## Task prompt
Copy everything in the test specification from "Traces to: AC-8.2, AC-8.3, AC-NEW-6, AC-NEW-7" down to "time: 15 minutes.".

## Document extract
Traces to: AC-3.5, AC-5.2, AC-NEW-2, AC-NEW-8
Category: Spoofing / Blackout
Input data: ArduPilot Plane SITL spoofing trace with camera blackout/total-occlusion frames.
| Step | Consumer Action | Expected System Response |
|---|---|---|
| 1 | Start normal replay with trusted visual/satellite anchor | System emits normal estimates |
| 2 | Inject full visual blackout/total occlusion and spoofed GPS_RAW_INT |
Camera gate sets usable_for_vio=false, BASALT is bypassed for occluded frames, and system switches to dead_reckoned within <=1 processed frame or <=400 ms |
| 3 | Continue blackout beyond thresholds | IMU-only covariance grows monotonically; system degrades fix type and emits failsafe status at specified covariance/time thresholds |
Expected outcome: Spoofed GPS is ignored; total occlusion never feeds BASALT as a usable VIO frame; fix_type=0, horiz_accuracy=999.0, and VISUAL_BLACKOUT_FAILSAFE are emitted when covariance >500 m or blackout >30 s.
Max execution time: 10 minutes per SITL scenario.
FT-N-03: Invalid Or Stale Satellite Cache
Summary: Validate cache freshness, integrity, and provenance gates.
Traces to: AC-8.2, AC-8.3, AC-NEW-6, AC-NEW-7
Category: Cache Integrity
Input data: cache_integrity_fixtures
| Step | Consumer Action | Expected System Response |
|---|---|---|
| 1 | Replay with stale tile manifest | Tile is rejected or down-confidence weighted; no stale tile emits satellite_anchored |
| 2 | Replay with hash-mismatched or unsigned manifest | Cache fixture is rejected and security event is logged |
| 3 | Replay generated tile with weak parent-pose covariance | Tile is not promoted beyond allowed trust level |
Expected outcome: 0 invalid/stale/cache-poisoning fixtures produce trusted anchors or trusted basemap tiles.
Max execution time: 15 minutes.

## Entries supplied
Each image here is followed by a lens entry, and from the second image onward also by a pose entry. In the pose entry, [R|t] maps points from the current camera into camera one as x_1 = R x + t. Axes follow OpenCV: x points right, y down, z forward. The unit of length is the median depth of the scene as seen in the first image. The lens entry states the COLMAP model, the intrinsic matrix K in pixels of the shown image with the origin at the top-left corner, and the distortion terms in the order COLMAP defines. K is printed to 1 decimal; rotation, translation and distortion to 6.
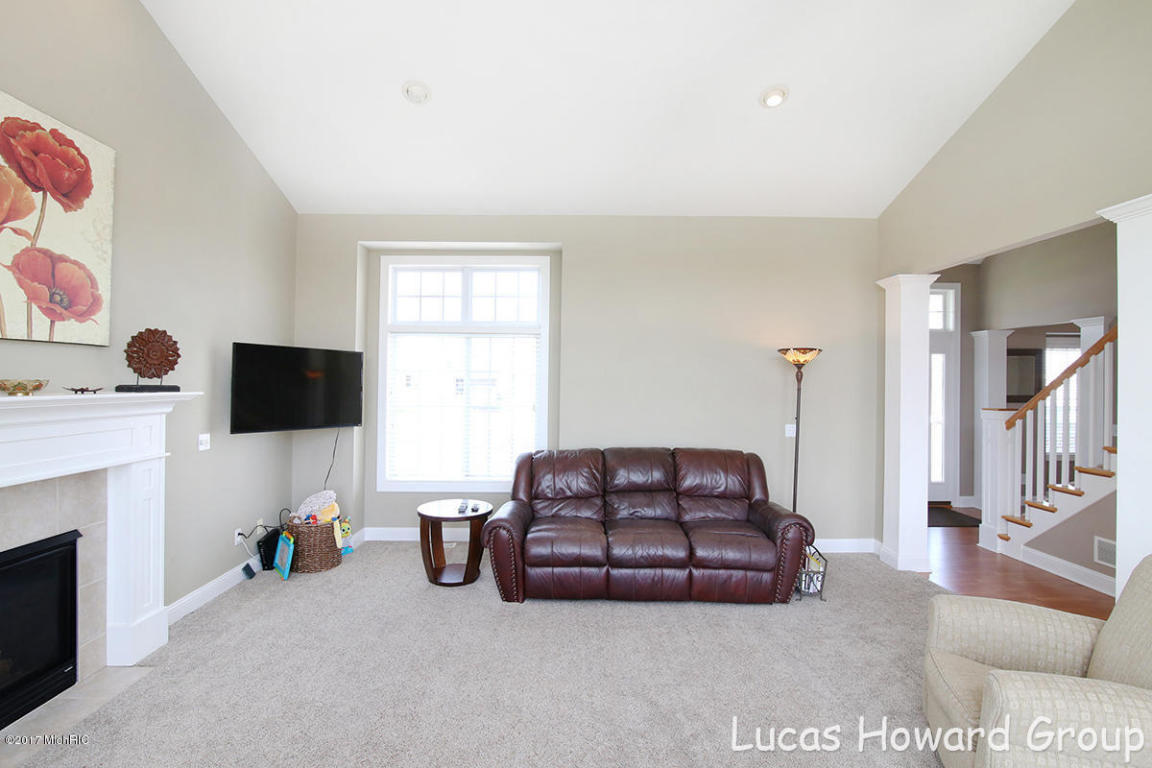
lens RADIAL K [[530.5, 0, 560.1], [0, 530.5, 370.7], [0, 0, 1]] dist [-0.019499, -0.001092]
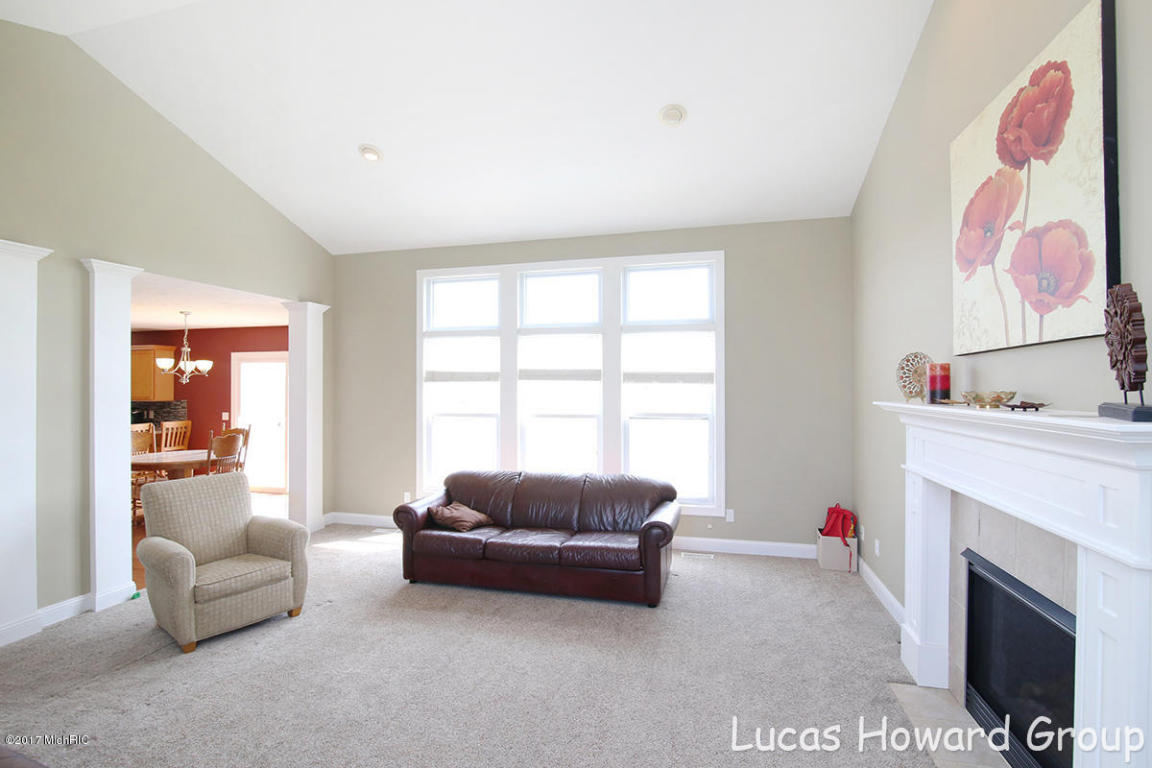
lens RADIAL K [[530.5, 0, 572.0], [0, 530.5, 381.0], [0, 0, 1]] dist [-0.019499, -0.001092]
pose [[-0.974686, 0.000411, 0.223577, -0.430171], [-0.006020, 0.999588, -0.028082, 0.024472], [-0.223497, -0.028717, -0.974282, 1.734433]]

---

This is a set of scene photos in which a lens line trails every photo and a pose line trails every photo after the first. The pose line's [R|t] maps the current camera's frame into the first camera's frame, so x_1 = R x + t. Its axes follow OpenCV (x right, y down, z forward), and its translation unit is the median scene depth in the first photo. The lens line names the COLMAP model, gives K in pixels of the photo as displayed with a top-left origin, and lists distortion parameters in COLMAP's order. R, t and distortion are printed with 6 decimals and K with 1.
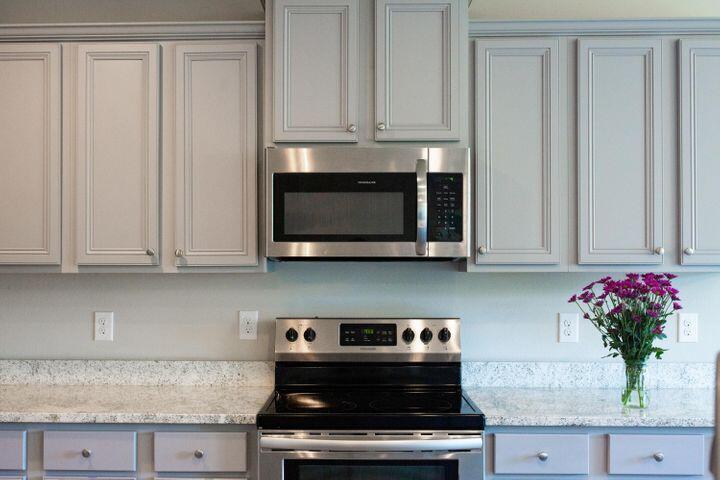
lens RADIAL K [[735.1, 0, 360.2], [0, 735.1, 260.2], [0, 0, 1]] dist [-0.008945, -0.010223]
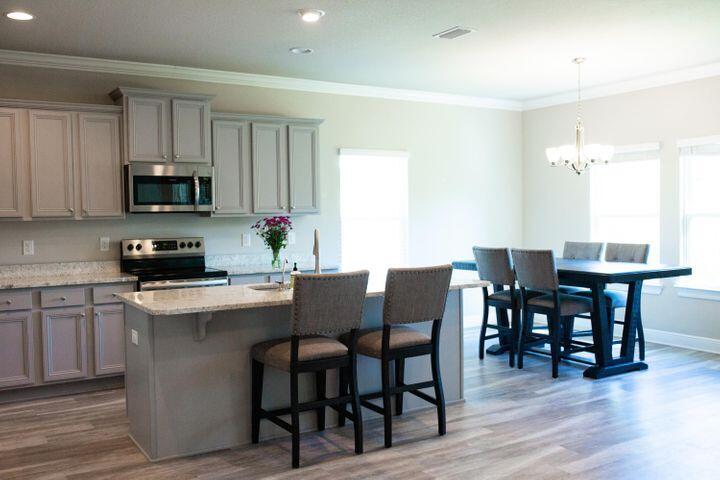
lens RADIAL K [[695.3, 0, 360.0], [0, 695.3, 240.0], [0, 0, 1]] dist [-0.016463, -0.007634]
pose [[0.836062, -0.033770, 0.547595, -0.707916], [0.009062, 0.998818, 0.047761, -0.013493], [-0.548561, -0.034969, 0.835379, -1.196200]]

## Solution for this problem
Traces to: AC-8.2, AC-8.3, AC-NEW-6, AC-NEW-7
Category: Cache Integrity
Input data: cache_integrity_fixtures
| Step | Consumer Action | Expected System Response |
|---|---|---|
| 1 | Replay with stale tile manifest | Tile is rejected or down-confidence weighted; no stale tile emits satellite_anchored |
| 2 | Replay with hash-mismatched or unsigned manifest | Cache fixture is rejected and security event is logged |
| 3 | Replay generated tile with weak parent-pose covariance | Tile is not promoted beyond allowed trust level |
Expected outcome: 0 invalid/stale/cache-poisoning fixtures produce trusted anchors or trusted basemap tiles.
Max execution time: 15 minutes.